▸ Task instructions: The finished copy should hold every entry exactly as given, and no pictures.

[Dataset entries]
==============================

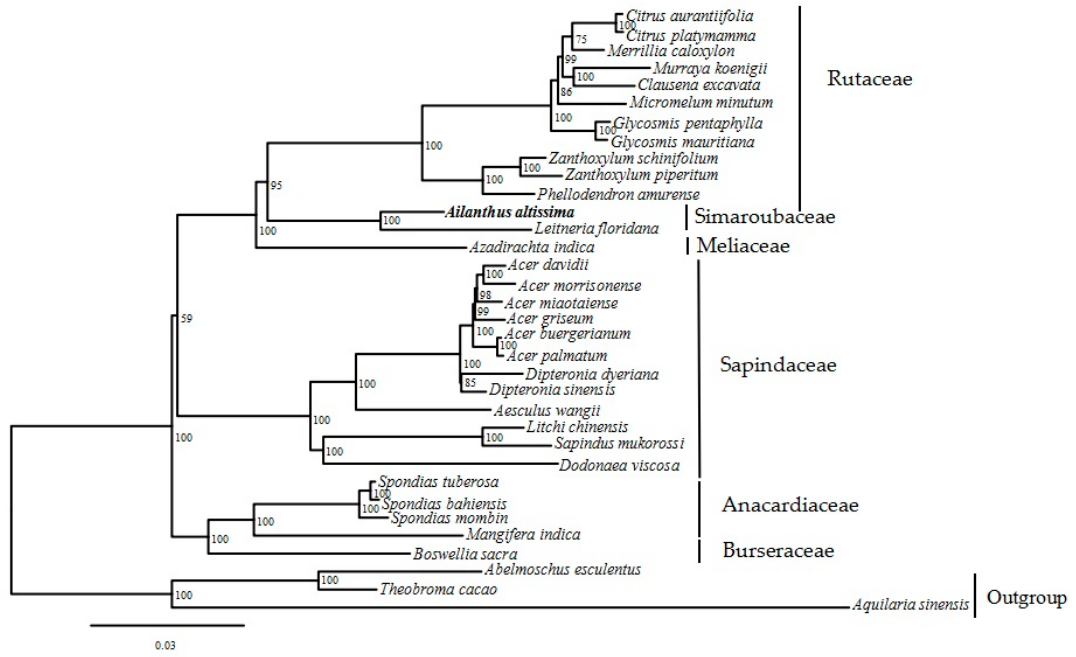
Figure 6. Phylogenetic tree of 31 Sapindales species with three outgroup Malvales species inferred from ML (Maximum likelihood) based on common protein coding genes. The position of A. altissima is shown in bold, while bootstrap support values are shown at each node.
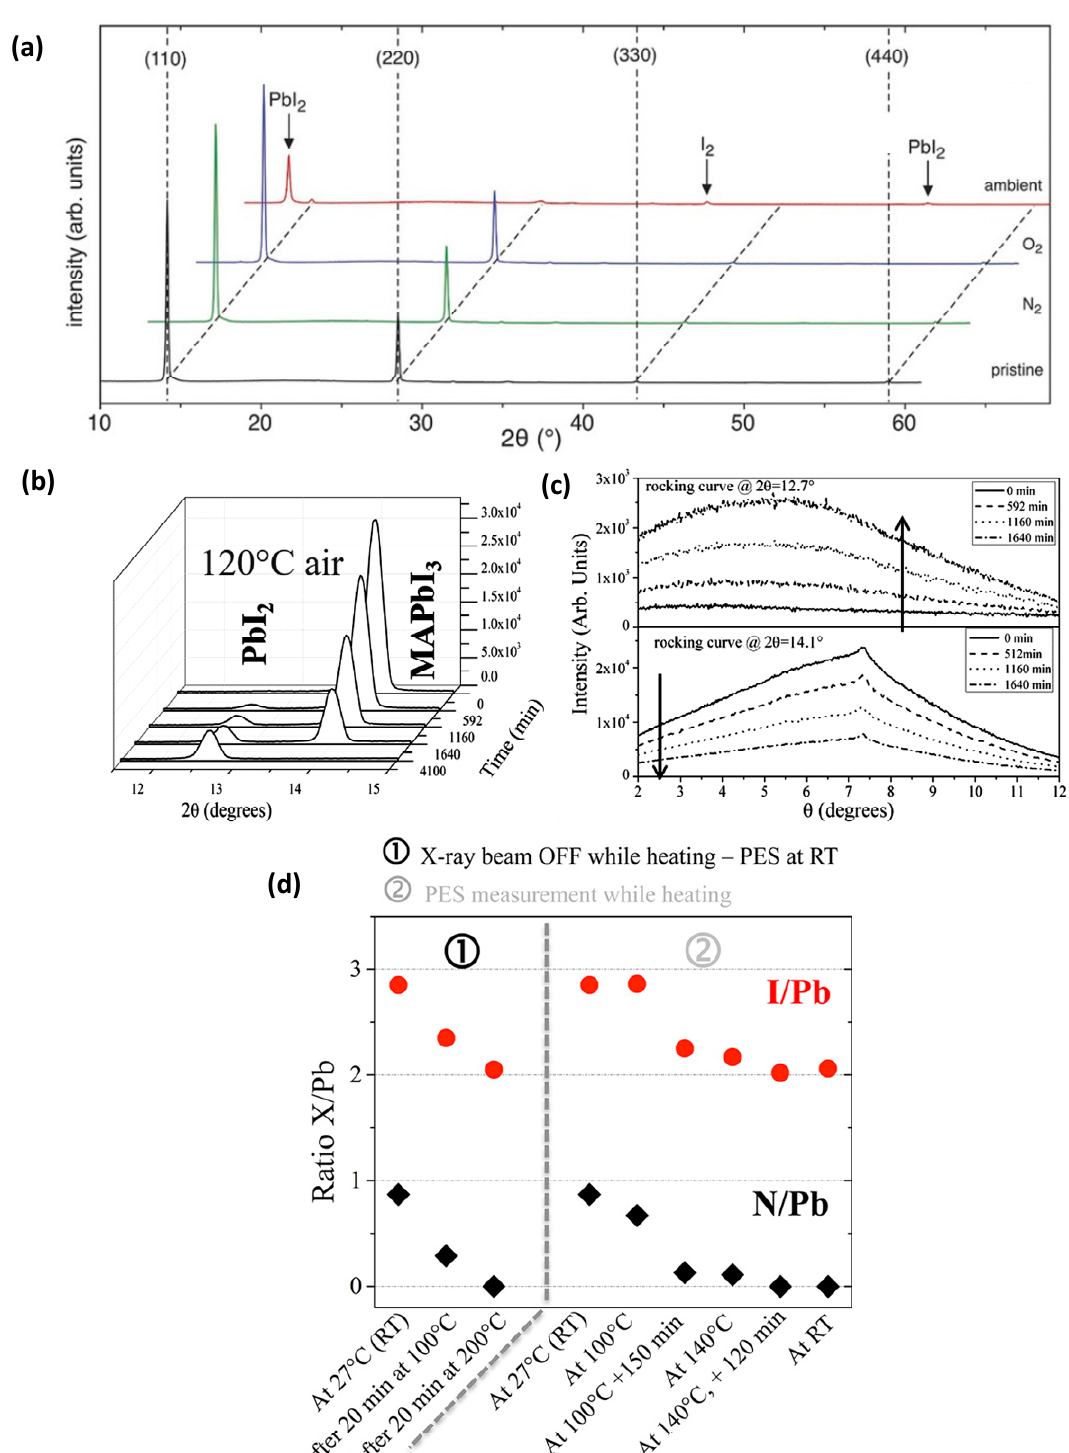
Figure 3. ( a ) XRD patterns of ITO/TiO 2 /perovskite samples heated at 85 °C for 24 h in different atmospheres. Reprinted with permission from [38]. ( b ) XRD patterns of MAPbI 3 film collected at 120 °C in air at different times and ( c ) the corresponding rocking curves at 2y = 14.11° and 2y = 12.71°. Reprinted with permission from [45]. ( d ) The atomic ratio of I/Pb (red circle) and N/Pb (black diamond) at elevated temperatures analyzed from photoelectron spectroscopy measurement. Reprinted with permission from [46]. Copyright (2015) American Chemical Society.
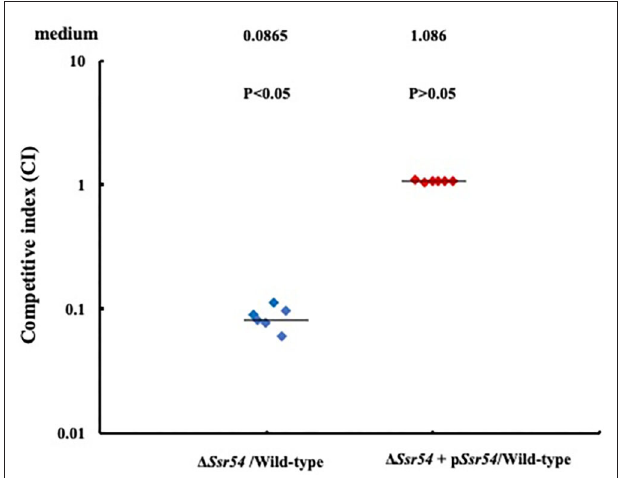
FIGURE 7 | HeLa cell competitive invasion assays of wild-type, mutant 1 Ssr54 , and complement strains. The results show the competitive index (CI) of the Ssr54 mutant. A CI of 1 represents recovery of equivalent amounts of wild-type and mutant bacteria. The CI of the Ssr54 mutant and wild-type was significantly lower than 1 ( P < 0.05); The CI of the Ssr54 complement strain and wild-type was ∼ 1 ( P >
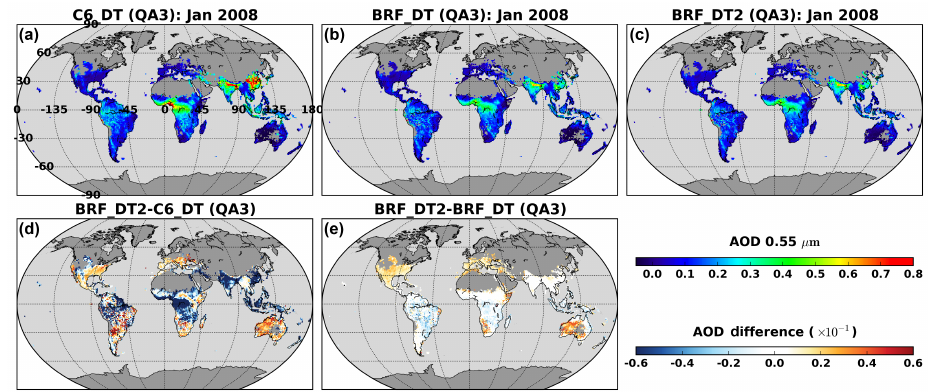
Figure 7. January 2008 maps (1 ◦ × 1 ◦ ) of mean AOD filtered with the best-quality QA = 3 (labeled as QA3) over global land. (a–c) show the AOD retrieved from C6_DT, BRF_DT and BRF_DT2, respectively. (d) and (e) show the AOD difference of BRF_DT2–C6_DT and BRF_DT2–BRF_DT,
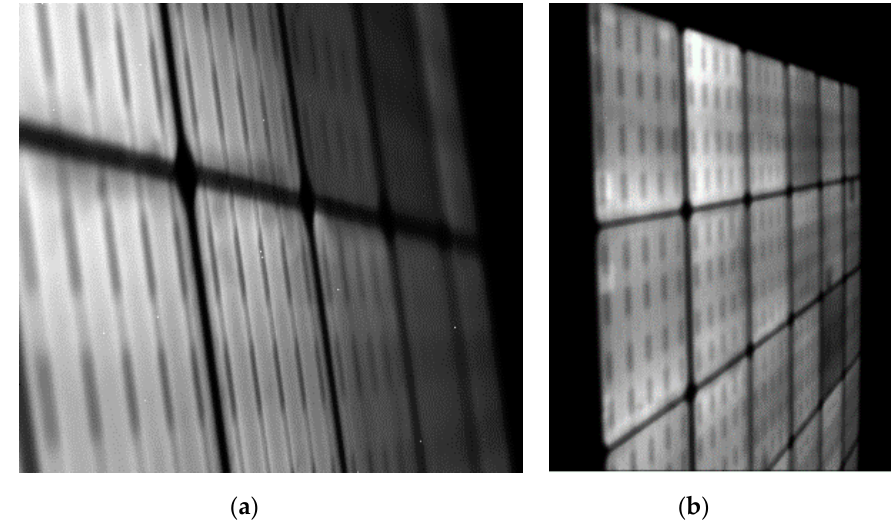
Figure 9. Electroluminescence images obtained at small incidence shooting for: ( a ) Terracotta; and ( b ) Texturing roof Tile.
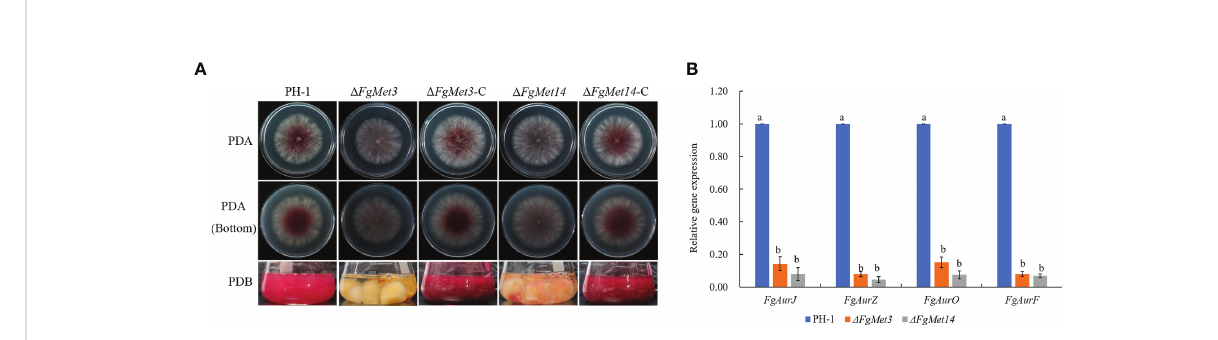
FIGURE 6 Pigment formation of PH-1, FgMet3 or FgMet14 deletion mutants and their complements. (A) All the strains were cultured on PDA medium for 2d and cultured in PDB medium for 3d to produce pigment. (B) Relative expression levels of Aurofusarin biosynthesis-related genes FgAurJ, FgAurZ, FgAurF, and FgAurO in the D FgMet3 and D FgMet14 mutants compared with the WT strain. Bars with the same letter indicate no signi fi cant difference according to the least signi fi cant difference (LSD) test. P =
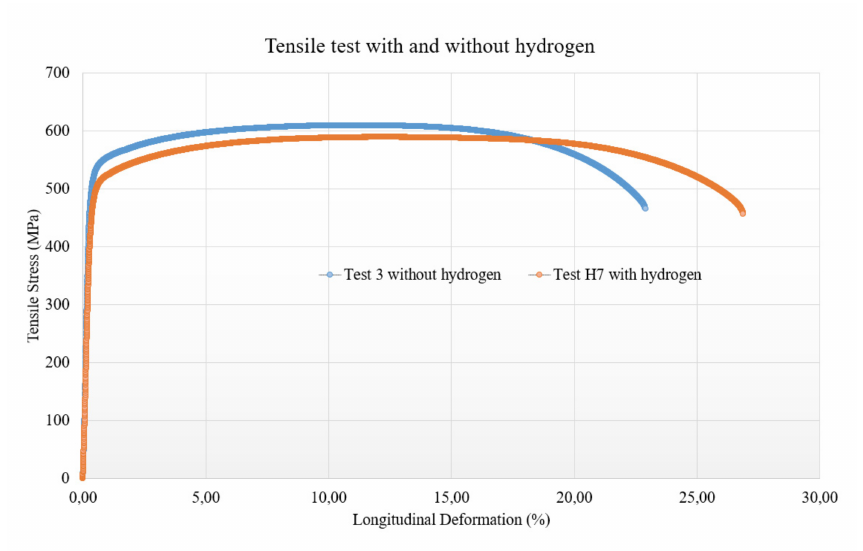
Figure 3. Stress–strain curves for API 5L X52 steel, the effect of HE. Degradation of toughness increases the risk of gas line failure, loss of life, environ- mental damage, and economic loss associated with the repair of affected lines and loss of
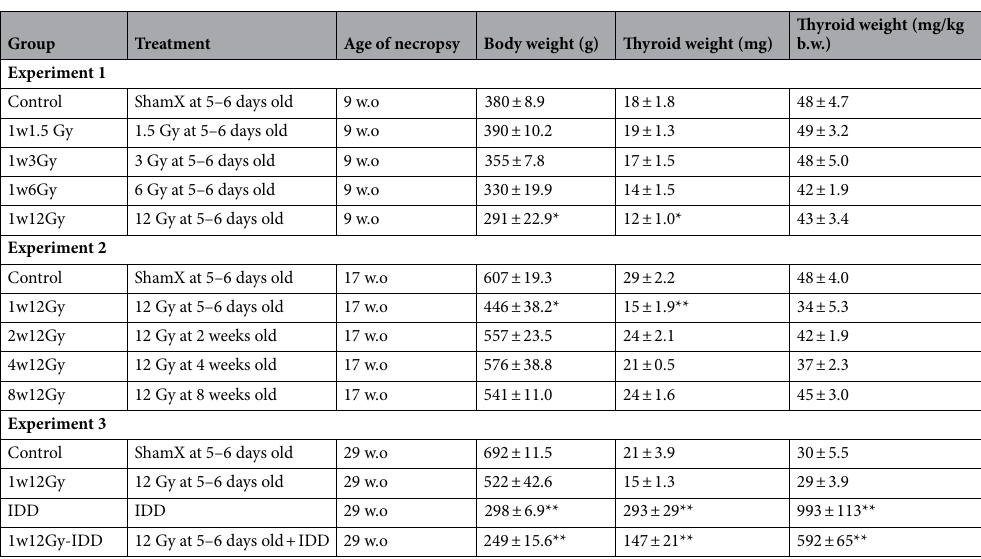
Table 1. Body and thyroid weights. The numbers of rats in each group were 6 rats/group in Experiment 1; 5 rats/group in Experiment 2; 4, 3, 7, and 8 rats in Control, 1w12Gy, IDD, and 1w12Gy-IDD, respectively, in Experiment 3. *, and ** indicate significant differences from each control (* p < 0.05; ** p <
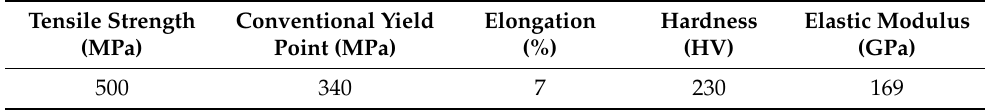
Table 1. Mechanical properties of EN-GSJ-500-7.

==============================

▸ Response below:
Figure 6. Phylogenetic tree of 31 Sapindales species with three outgroup Malvales species inferred from ML (Maximum likelihood) based on common protein coding genes. The position of A. altissima is shown in bold, while bootstrap support values are shown at each node.
Figure 3. ( a ) XRD patterns of ITO/TiO 2 /perovskite samples heated at 85 °C for 24 h in different atmospheres. Reprinted with permission from [38]. ( b ) XRD patterns of MAPbI 3 film collected at 120 °C in air at different times and ( c ) the corresponding rocking curves at 2y = 14.11° and 2y = 12.71°. Reprinted with permission from [45]. ( d ) The atomic ratio of I/Pb (red circle) and N/Pb (black diamond) at elevated temperatures analyzed from photoelectron spectroscopy measurement. Reprinted with permission from [46]. Copyright (2015) American Chemical Society.
FIGURE 7 | HeLa cell competitive invasion assays of wild-type, mutant 1 Ssr54 , and complement strains. The results show the competitive index (CI) of the Ssr54 mutant. A CI of 1 represents recovery of equivalent amounts of wild-type and mutant bacteria. The CI of the Ssr54 mutant and wild-type was significantly lower than 1 ( P < 0.05); The CI of the Ssr54 complement strain and wild-type was ∼ 1 ( P >
Figure 7. January 2008 maps (1 ◦ × 1 ◦ ) of mean AOD filtered with the best-quality QA = 3 (labeled as QA3) over global land. (a–c) show the AOD retrieved from C6_DT, BRF_DT and BRF_DT2, respectively. (d) and (e) show the AOD difference of BRF_DT2–C6_DT and BRF_DT2–BRF_DT,
Figure 9. Electroluminescence images obtained at small incidence shooting for: ( a ) Terracotta; and ( b ) Texturing roof Tile.
FIGURE 6 Pigment formation of PH-1, FgMet3 or FgMet14 deletion mutants and their complements. (A) All the strains were cultured on PDA medium for 2d and cultured in PDB medium for 3d to produce pigment. (B) Relative expression levels of Aurofusarin biosynthesis-related genes FgAurJ, FgAurZ, FgAurF, and FgAurO in the D FgMet3 and D FgMet14 mutants compared with the WT strain. Bars with the same letter indicate no signi fi cant difference according to the least signi fi cant difference (LSD) test. P =
Figure 3. Stress–strain curves for API 5L X52 steel, the effect of HE. Degradation of toughness increases the risk of gas line failure, loss of life, environ- mental damage, and economic loss associated with the repair of affected lines and loss of
Table 1. Body and thyroid weights. The numbers of rats in each group were 6 rats/group in Experiment 1; 5 rats/group in Experiment 2; 4, 3, 7, and 8 rats in Control, 1w12Gy, IDD, and 1w12Gy-IDD, respectively, in Experiment 3. *, and ** indicate significant differences from each control (* p < 0.05; ** p <
Table 1. Mechanical properties of EN-GSJ-500-7.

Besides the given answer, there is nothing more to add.